How do we move forward?
Deforestation is an instrumental part of the American economy. As expressed above, eighty five to eighty nine percent of the West coast’s log and lumber exports come from Oregon and Washington alone. To say that deforestation is avoidable is naïve and unrealistic. However, there are ways to lessen deforestation and its affects on declining salmon populations. One way to lessen deforestation but still produce the same, if not more, amount of lumber is through replanting trees. In fact, Tumac, a lumber company headquartered in Portland, Oregon has recently started selling and providing Fijian Genuine Mahogany to distributors and customers. This mahogany product is marketed as part of new program where for every one tree cut, three trees are replanted to replace it (Olsson — O’Neill, 2013). In this case, while every tree is cut for agricultural and lumber purposes, new trees are growing to provide for future generations.

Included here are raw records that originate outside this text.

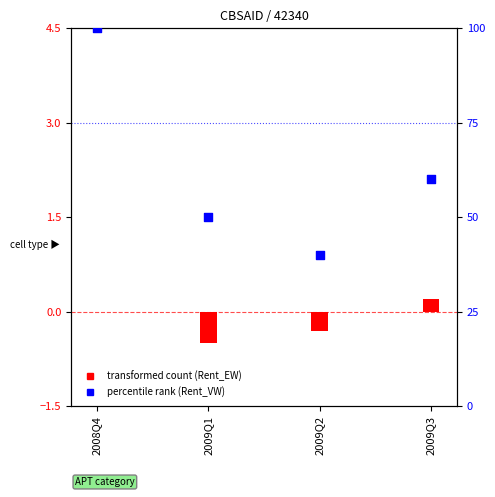

What is the change in value from 2008Q4 to 2009Q1?

-50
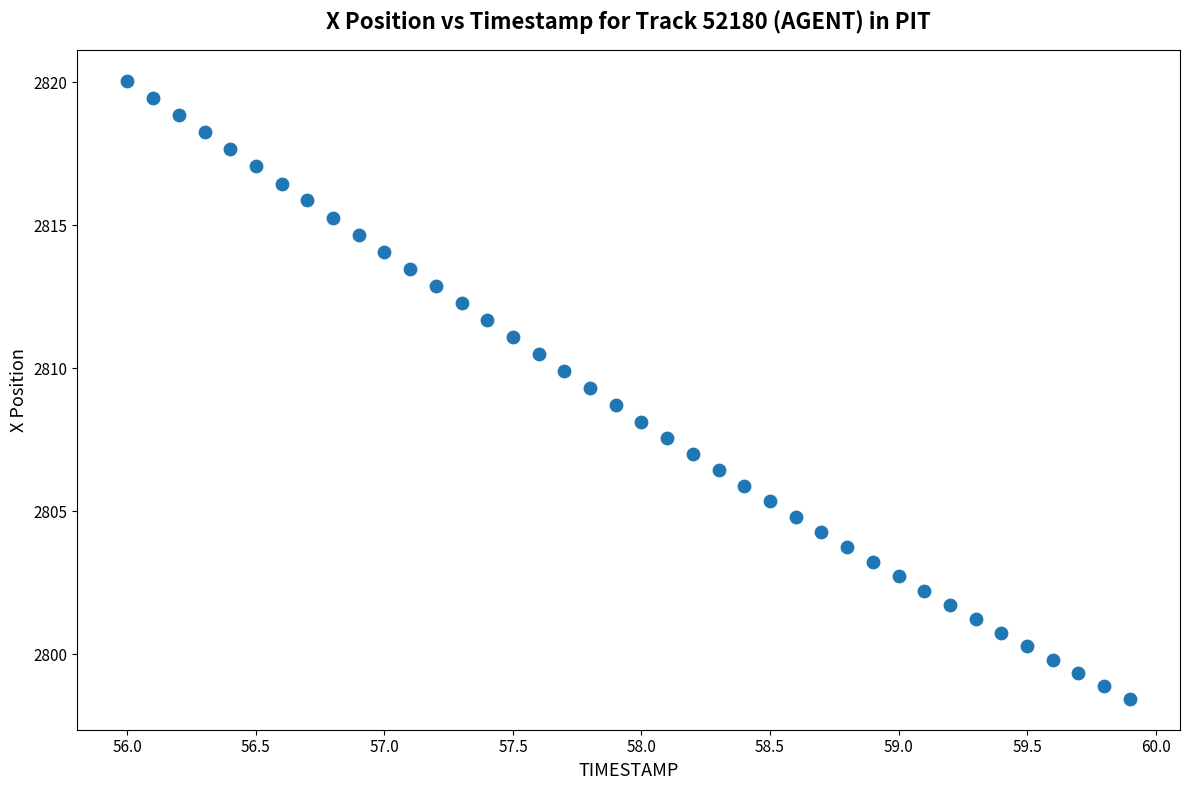

What is the range of Y values (max minus min)?

21.6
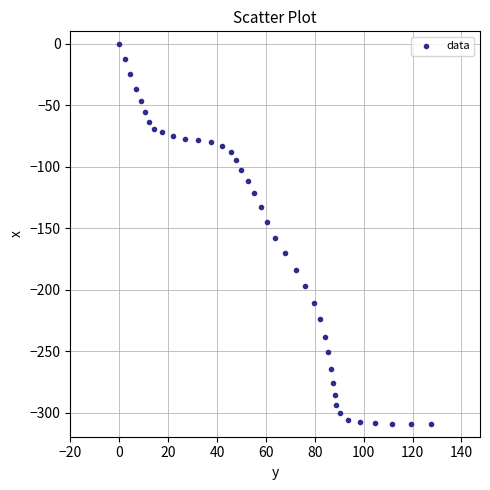

What is the range of Y values (max minus min)?

309.5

Furthermore, through the use of strict quotas and regulations much like the laws Alaska has created, harm regarding the salmon populations will be avoided. For example, within the Egegik district of Bristol Bay, AK, 100,000,000 salmon must reach escapement in order to swim upstream to spawn and die naturally. After 100,000,000 salmon reach escapement, opening tides are much more flexible and longer. With quotas and regulations in Oregon, Washington, and Northern California, salmon may have the ability to still be fished to increase the fishing industry, but also given the natural opportunity to spawn, and therefore provide for future generations.
In conclusion, the effects of deforestation upon salmon populations are everlasting. In the end, our local cultures, interdependent environments, personal health, and diner economics depends on the global diversity that salmon provide the human race. If salmon go down, so do we — our natural homes, our health, our finances — everything.